Von Seltmann: Todleben. Eine deutsch-polnische Suche nach der Vergangenheit

Im Sommer 1999 lernt der Autor Uwe von Seltmann in einem Cafe´ in Krakau einige junge Polen kennen, unter anderem die junge Gabriele Maciejowska, die bald seine Frau werden sollte. Beim näheren Kennenlernen stellte sich jedoch heraus, dass Uwe und Gabriele auf eine extrem unterschiedliche Familiengeschichte zurückblicken. Der Großvater des Autors war der SS Mann Lothar von Seltmann, zeitweise ein Mitarbeiter von Odilo Globocnik, einem der schlimmsten Nazi Schlächter im besetzten Polen.   Der Großvater Gabrielas war Michał Pazdanowski, ein galizischer Jude, der im November 1942 in Lemberg verhaftet wurde und 1944 auf einem Transport von Maidanek nach Ausschwitz verstarb.  Kein Wunder, dass diese Familiengeschichte das junge Paare in Probleme stürzt, nicht zuletzt,  weil der Autor Uwe von Seltmann sich nach der Entdeckung dieser Bezüge intensiver mit der bizarren Parallelität der Lebensläufe beider Großväter beschäftigt.

Die Recherchen vollziehen sich über mehrere Jahre und im Zuge ausgedehnter Reisen durch Polen und die südliche Ukraine.  Überall  stoßen die Seltmans auf Erinnerungen, die oft  schmerzhaft verschlossen sind und nur ungerne formuliert werden.

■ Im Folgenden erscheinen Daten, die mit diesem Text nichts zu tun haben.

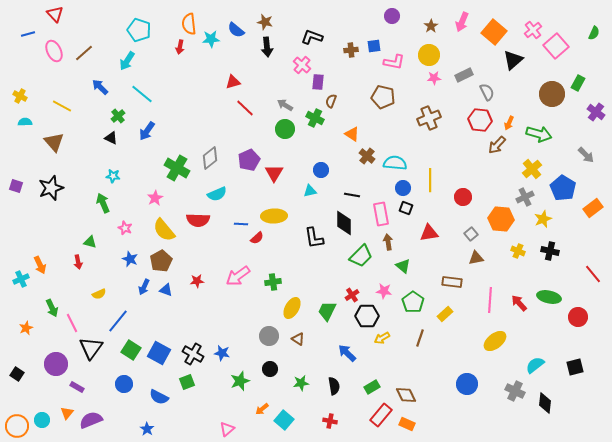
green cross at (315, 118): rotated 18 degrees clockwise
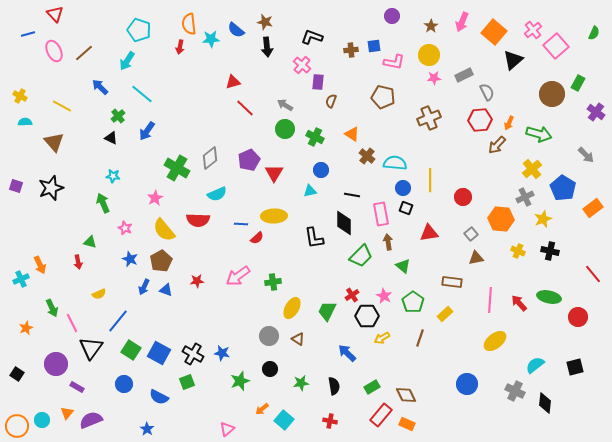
green cross at (315, 118): moved 19 px down
red hexagon at (480, 120): rotated 10 degrees counterclockwise
pink star at (384, 291): moved 5 px down; rotated 21 degrees clockwise
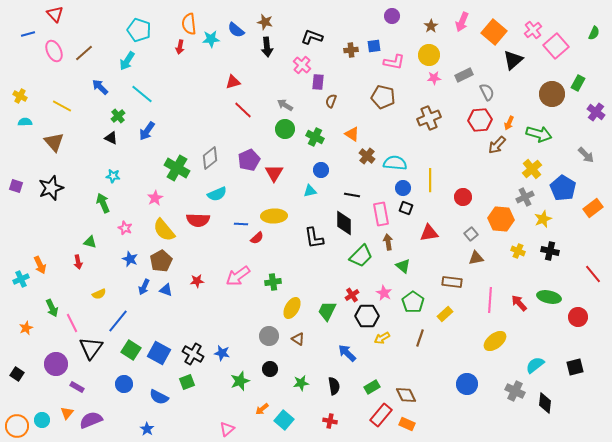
red line at (245, 108): moved 2 px left, 2 px down
pink star at (384, 296): moved 3 px up
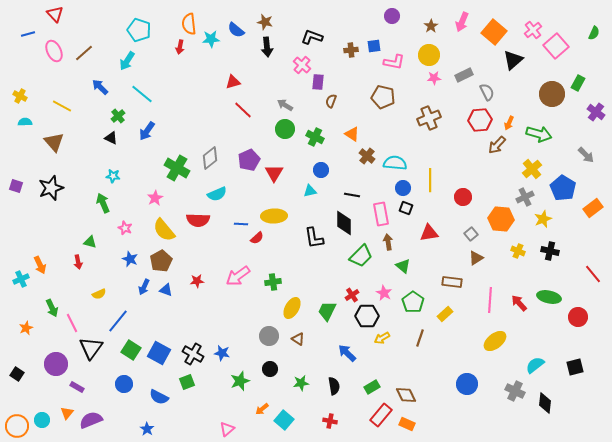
brown triangle at (476, 258): rotated 21 degrees counterclockwise
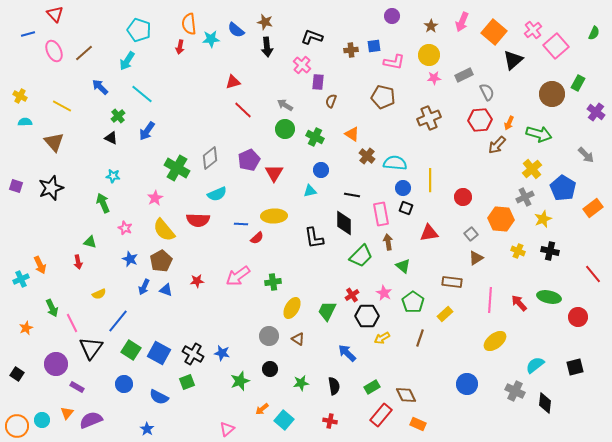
orange rectangle at (407, 424): moved 11 px right
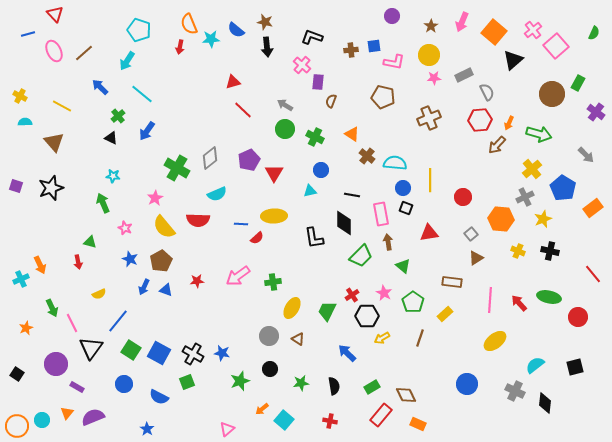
orange semicircle at (189, 24): rotated 15 degrees counterclockwise
yellow semicircle at (164, 230): moved 3 px up
purple semicircle at (91, 420): moved 2 px right, 3 px up
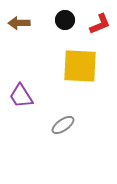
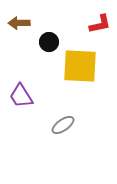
black circle: moved 16 px left, 22 px down
red L-shape: rotated 10 degrees clockwise
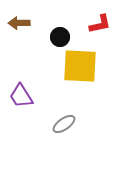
black circle: moved 11 px right, 5 px up
gray ellipse: moved 1 px right, 1 px up
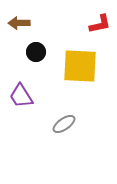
black circle: moved 24 px left, 15 px down
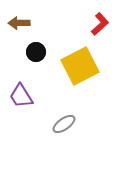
red L-shape: rotated 30 degrees counterclockwise
yellow square: rotated 30 degrees counterclockwise
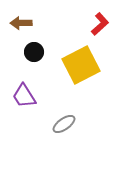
brown arrow: moved 2 px right
black circle: moved 2 px left
yellow square: moved 1 px right, 1 px up
purple trapezoid: moved 3 px right
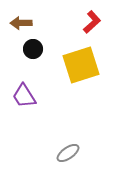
red L-shape: moved 8 px left, 2 px up
black circle: moved 1 px left, 3 px up
yellow square: rotated 9 degrees clockwise
gray ellipse: moved 4 px right, 29 px down
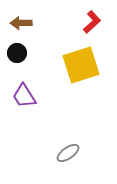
black circle: moved 16 px left, 4 px down
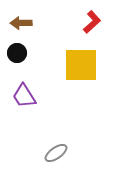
yellow square: rotated 18 degrees clockwise
gray ellipse: moved 12 px left
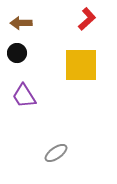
red L-shape: moved 5 px left, 3 px up
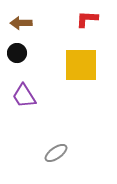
red L-shape: rotated 135 degrees counterclockwise
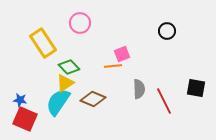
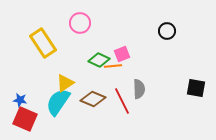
green diamond: moved 30 px right, 7 px up; rotated 20 degrees counterclockwise
red line: moved 42 px left
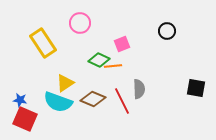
pink square: moved 10 px up
cyan semicircle: rotated 104 degrees counterclockwise
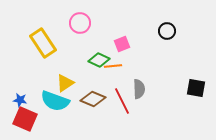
cyan semicircle: moved 3 px left, 1 px up
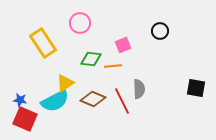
black circle: moved 7 px left
pink square: moved 1 px right, 1 px down
green diamond: moved 8 px left, 1 px up; rotated 20 degrees counterclockwise
cyan semicircle: rotated 48 degrees counterclockwise
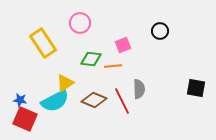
brown diamond: moved 1 px right, 1 px down
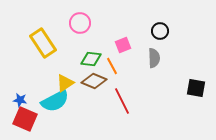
orange line: moved 1 px left; rotated 66 degrees clockwise
gray semicircle: moved 15 px right, 31 px up
brown diamond: moved 19 px up
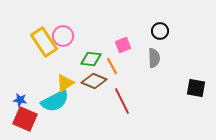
pink circle: moved 17 px left, 13 px down
yellow rectangle: moved 1 px right, 1 px up
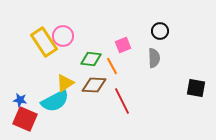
brown diamond: moved 4 px down; rotated 20 degrees counterclockwise
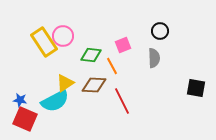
green diamond: moved 4 px up
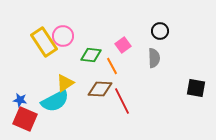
pink square: rotated 14 degrees counterclockwise
brown diamond: moved 6 px right, 4 px down
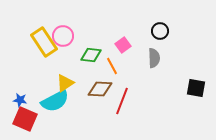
red line: rotated 48 degrees clockwise
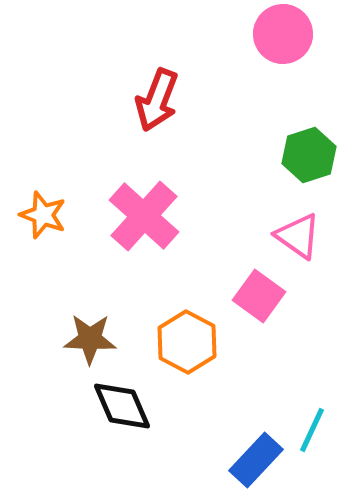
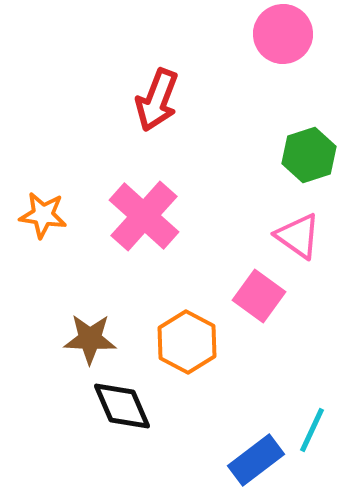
orange star: rotated 12 degrees counterclockwise
blue rectangle: rotated 10 degrees clockwise
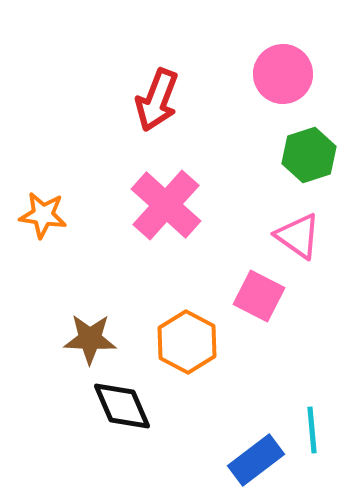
pink circle: moved 40 px down
pink cross: moved 22 px right, 11 px up
pink square: rotated 9 degrees counterclockwise
cyan line: rotated 30 degrees counterclockwise
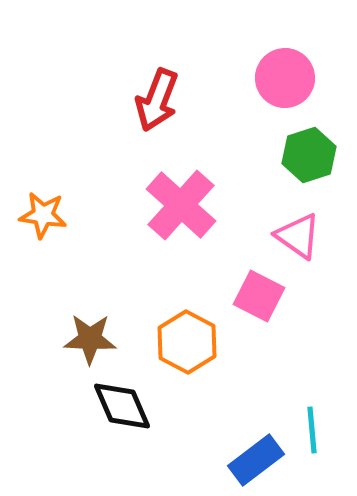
pink circle: moved 2 px right, 4 px down
pink cross: moved 15 px right
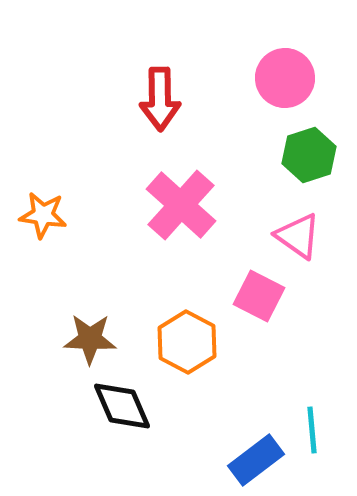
red arrow: moved 3 px right, 1 px up; rotated 22 degrees counterclockwise
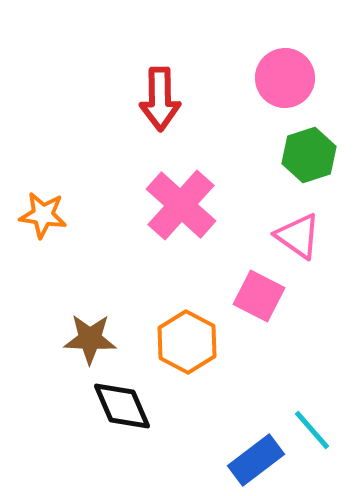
cyan line: rotated 36 degrees counterclockwise
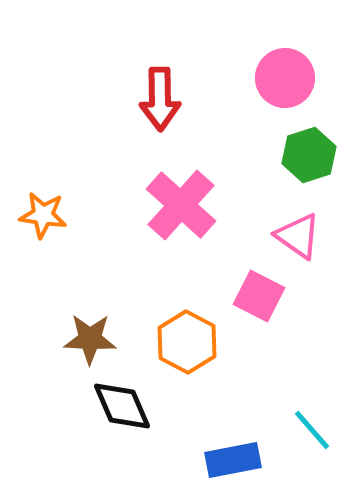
blue rectangle: moved 23 px left; rotated 26 degrees clockwise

Hässliches und Heldenhaftes zugleich wird dabei zutage gefördert, denn Kollaboration und Antisemitismus gab es in der Bevölkerung ebenso wie Mitgefühl und Hilfe.  Wenig Erbauliches erbringt die Recherche nach dem deutschen Großvater.  Lothar von Seltmann war ein angepasster und diensteifriger Nazi gewsen, der der seine Aufgaben zur Zufriedenheit seiner Vorgesetzen erfüllt hatte und persönliche Belobigungen selbst vom Reichsführer SS Heinrich Himmler erhielt. Ob er am Ende des Krieges am Nationalsozialismus tatsächlich irregeworden war, bleibt offen, jedenfalls endet der noch keine 30 Jahre alte fünffache Vater 1945 an der Ostfront durch Selbstmord.  Ob er als Täter dem Oper Michel Pazdanowski irgendwo persönlich nahegekommen ist, bleibt offen, ebenso wie Details zum Schicksal Michel Pazdanwoskis vom Tag  seiner Verhaftung an bis zu seinem Tod auf dem Transport nach Auschwitz.

Ein Vorzug des Buches besteht in der intensiven Verschränkung von Vergangenheit  und Gegenwart, weil der  Autor  nicht nur die Geschichte sondern sehr genau auch den Verlauf seiner Nachforschungen beschreibt. So tritt dem Leser gleichsam nebenbei auch ein weithin unbekannter Wetterwinkels Europas in seiner aktuellen Verfasstheit entgegen, nämlich das galizische Grenzgebiet  zwischen Polen, der Ukraine und der Slowakei. Was an dem Buch in besonderer Weise überzeugt, ist sein unsentimentaler, aber emphatischer Stil Am Ende entsteht ein  personalisiertes und konkreteres Miniaturbild  des osteuropäischen Holocaust, bei dem die Täter und die Opfer ein Gesicht erhalten. Sie leben fort in einer Erinnerung, die schmerzt, doch es ist gerade diese schmerzhafte Erinnerung, die notwendig ist, denn „nur das was ganz erinnert und neu durchlitten wird, kann überwunden werden“ (Hermann Hesse).